■ What to produce ■
Retype, without any change, the section of the Blackboard piece that opens with the words containing "After I’d printed" and closes with "trouble as me.".

■ Passage provided ■
Backing away from Blackboard

Nearly everything I have to read for my classes is posted on Blackboard. Whether I print the pages 10 minutes before class or two days before, finding them on the Web site was never a hassle—not until this year.

The new configuration of Blackboard is confusing, as well as redundant, and has interfered with my being able to complete my reading assignments.

When I first navigated to the new Blackboard site, I figured that it could not have been much more difficult than the site was the previous year, I was wrong.

As I logged in, I looked through the various clickable tabs to find the reading assignment for the following day. I clicked on one tab labeled ‘content’ and found nothing, no assignment, no syllabus, no calendar, no hint that I could even possibly have homework. Then I found another tab along the left hand side of the page labeled ‘content.’ Sure enough, as I click on the second tab, a link to my reading assignment pops up.

As relieved as I was to find my homework, I am still confused as to why Blackboard would have two tabs with the same name, for one class.

After I’d printed my article, I went back to Blackboard a few hours later to show another student in my class where to find the reading assignment.  She was having the same trouble as me.

As I went to the infamous ‘content’ tabs, nothing popped up. I began clicking vigorously through all of the possible tabs, portals, files and links that could contain my homework and found nothing.

■ Data ■
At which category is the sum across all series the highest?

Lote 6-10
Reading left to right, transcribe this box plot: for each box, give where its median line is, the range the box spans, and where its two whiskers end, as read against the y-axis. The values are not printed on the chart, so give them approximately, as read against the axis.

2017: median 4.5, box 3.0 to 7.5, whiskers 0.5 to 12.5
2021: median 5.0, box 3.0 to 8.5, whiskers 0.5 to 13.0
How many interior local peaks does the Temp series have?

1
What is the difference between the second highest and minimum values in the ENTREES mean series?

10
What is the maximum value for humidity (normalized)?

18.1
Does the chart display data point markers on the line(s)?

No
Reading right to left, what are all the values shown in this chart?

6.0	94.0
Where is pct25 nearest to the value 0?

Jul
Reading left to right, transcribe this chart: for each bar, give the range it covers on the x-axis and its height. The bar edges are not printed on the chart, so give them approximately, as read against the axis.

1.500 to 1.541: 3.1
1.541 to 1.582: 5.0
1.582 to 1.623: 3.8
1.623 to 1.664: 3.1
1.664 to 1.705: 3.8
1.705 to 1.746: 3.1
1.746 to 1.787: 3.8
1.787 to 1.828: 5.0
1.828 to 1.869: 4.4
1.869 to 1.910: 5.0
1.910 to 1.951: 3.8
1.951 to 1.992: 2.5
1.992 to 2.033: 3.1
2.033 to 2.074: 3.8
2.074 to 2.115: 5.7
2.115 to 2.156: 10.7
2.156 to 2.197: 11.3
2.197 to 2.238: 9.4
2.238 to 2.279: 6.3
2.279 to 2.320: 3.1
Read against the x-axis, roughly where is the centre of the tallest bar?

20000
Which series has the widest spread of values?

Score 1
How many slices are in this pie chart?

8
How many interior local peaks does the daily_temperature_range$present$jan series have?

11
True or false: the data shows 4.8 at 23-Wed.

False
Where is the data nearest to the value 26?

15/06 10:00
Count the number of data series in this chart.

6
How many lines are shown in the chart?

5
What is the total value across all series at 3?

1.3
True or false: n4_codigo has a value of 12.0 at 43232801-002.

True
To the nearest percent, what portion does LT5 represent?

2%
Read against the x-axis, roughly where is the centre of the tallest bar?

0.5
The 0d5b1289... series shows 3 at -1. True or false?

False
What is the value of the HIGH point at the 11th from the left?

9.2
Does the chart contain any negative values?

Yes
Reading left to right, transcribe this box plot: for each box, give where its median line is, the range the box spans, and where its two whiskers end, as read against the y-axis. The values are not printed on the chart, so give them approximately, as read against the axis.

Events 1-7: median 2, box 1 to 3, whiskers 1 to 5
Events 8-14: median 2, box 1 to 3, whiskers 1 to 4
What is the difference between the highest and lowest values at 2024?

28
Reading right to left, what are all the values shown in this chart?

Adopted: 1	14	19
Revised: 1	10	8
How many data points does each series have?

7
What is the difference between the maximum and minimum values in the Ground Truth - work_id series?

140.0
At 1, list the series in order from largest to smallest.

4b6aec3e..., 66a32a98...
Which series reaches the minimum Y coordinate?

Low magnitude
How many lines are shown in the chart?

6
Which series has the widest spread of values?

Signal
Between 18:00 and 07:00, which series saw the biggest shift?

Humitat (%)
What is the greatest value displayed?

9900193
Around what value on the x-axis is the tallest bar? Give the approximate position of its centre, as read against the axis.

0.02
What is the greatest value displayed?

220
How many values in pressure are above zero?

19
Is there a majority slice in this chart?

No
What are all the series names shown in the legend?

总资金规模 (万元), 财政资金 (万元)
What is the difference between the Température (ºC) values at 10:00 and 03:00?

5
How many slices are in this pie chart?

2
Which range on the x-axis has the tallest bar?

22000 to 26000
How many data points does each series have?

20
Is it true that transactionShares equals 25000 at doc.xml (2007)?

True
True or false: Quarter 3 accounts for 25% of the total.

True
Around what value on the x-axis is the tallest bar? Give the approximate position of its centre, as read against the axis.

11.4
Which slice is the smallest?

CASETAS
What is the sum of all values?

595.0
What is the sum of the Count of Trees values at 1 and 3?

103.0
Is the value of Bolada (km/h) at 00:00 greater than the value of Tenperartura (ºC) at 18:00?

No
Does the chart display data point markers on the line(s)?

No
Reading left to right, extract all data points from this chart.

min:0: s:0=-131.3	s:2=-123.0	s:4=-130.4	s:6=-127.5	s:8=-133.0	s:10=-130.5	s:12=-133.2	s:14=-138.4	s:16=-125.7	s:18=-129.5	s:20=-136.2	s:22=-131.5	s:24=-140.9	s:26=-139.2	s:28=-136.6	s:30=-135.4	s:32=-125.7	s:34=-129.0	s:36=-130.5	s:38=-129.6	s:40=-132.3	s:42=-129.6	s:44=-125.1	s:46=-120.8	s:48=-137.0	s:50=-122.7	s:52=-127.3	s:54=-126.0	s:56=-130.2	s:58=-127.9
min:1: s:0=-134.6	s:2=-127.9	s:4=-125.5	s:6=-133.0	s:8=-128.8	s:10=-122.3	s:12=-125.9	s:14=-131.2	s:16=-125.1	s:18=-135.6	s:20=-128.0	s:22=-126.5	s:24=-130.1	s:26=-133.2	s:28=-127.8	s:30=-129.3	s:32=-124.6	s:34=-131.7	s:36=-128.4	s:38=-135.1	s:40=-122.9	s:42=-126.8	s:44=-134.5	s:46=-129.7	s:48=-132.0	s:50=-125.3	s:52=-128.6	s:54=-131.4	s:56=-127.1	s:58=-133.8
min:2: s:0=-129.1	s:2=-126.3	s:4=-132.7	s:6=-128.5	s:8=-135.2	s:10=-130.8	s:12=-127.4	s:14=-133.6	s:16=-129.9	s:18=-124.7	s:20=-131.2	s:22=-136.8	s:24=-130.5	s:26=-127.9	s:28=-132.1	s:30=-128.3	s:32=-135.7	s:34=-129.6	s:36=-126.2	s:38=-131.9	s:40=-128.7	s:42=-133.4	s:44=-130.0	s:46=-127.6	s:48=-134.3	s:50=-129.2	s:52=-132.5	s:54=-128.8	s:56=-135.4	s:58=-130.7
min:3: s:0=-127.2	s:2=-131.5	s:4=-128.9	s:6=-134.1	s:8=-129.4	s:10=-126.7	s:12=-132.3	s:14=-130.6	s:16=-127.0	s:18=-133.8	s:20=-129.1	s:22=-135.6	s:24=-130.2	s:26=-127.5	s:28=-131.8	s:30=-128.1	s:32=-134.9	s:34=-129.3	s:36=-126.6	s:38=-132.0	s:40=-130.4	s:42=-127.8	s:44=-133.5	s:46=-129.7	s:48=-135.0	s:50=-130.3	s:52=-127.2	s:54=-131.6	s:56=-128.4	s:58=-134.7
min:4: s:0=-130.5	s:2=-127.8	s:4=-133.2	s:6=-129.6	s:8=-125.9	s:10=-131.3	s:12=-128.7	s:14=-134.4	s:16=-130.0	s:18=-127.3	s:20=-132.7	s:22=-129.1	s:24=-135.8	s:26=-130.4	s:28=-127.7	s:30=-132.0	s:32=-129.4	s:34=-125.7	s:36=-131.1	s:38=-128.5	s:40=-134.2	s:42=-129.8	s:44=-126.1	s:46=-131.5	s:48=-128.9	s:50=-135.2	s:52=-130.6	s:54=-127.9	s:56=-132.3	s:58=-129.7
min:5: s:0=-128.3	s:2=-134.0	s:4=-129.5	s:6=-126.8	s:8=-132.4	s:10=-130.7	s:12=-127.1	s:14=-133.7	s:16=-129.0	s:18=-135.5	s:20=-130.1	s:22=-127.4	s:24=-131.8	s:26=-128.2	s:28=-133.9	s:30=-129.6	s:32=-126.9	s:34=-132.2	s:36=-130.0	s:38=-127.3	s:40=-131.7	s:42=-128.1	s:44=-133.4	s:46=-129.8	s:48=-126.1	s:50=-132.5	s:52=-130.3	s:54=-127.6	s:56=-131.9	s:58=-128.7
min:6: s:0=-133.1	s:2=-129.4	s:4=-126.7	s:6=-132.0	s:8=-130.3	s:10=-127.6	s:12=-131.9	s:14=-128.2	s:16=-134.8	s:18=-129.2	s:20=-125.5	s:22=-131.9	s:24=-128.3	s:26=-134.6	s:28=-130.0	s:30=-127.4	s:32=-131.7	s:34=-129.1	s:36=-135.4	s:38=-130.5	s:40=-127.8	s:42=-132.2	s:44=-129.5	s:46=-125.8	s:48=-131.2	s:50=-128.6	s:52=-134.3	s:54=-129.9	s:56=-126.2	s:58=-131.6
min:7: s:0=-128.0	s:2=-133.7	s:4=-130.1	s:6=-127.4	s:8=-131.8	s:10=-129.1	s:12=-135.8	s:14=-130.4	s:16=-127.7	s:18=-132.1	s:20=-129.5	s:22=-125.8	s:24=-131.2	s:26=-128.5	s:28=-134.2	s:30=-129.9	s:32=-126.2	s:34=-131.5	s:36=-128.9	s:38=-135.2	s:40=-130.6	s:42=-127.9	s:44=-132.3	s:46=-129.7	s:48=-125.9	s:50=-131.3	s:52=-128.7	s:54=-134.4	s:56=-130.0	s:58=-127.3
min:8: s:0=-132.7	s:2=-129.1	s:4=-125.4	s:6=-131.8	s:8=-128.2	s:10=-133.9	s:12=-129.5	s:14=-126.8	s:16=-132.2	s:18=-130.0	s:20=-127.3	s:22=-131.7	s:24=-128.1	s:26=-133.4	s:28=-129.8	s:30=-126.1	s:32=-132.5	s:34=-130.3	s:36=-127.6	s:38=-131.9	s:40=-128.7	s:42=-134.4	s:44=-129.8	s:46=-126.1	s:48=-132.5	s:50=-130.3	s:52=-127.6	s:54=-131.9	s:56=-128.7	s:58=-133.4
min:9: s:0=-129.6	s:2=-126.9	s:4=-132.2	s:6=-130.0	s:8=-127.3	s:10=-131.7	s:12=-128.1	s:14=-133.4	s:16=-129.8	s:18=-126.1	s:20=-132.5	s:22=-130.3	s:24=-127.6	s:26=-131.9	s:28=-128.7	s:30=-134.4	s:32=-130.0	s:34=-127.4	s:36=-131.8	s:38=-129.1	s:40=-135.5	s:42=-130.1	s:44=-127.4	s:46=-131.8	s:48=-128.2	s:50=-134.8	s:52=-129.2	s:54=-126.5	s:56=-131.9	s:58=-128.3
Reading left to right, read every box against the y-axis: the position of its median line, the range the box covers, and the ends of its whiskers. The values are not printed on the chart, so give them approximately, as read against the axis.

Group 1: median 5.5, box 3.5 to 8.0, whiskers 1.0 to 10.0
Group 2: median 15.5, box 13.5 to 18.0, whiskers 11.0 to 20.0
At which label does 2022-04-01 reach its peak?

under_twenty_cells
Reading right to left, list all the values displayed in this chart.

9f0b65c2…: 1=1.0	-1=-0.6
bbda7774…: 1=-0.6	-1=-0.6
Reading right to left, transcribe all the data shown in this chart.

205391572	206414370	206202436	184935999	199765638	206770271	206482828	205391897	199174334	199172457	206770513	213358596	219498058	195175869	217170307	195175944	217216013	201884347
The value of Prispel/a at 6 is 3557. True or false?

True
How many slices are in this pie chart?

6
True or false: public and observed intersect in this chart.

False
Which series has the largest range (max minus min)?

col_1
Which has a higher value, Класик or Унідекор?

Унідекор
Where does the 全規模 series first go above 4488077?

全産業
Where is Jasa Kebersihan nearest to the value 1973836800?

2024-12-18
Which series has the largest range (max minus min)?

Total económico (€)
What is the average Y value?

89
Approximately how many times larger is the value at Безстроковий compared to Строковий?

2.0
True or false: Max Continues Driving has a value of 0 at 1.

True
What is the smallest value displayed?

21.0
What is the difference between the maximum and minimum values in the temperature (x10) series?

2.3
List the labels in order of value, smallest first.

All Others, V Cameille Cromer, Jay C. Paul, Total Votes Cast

■ Final answer ■
After I’d printed my article, I went back to Blackboard a few hours later to show another student in my class where to find the reading assignment.  She was having the same trouble as me.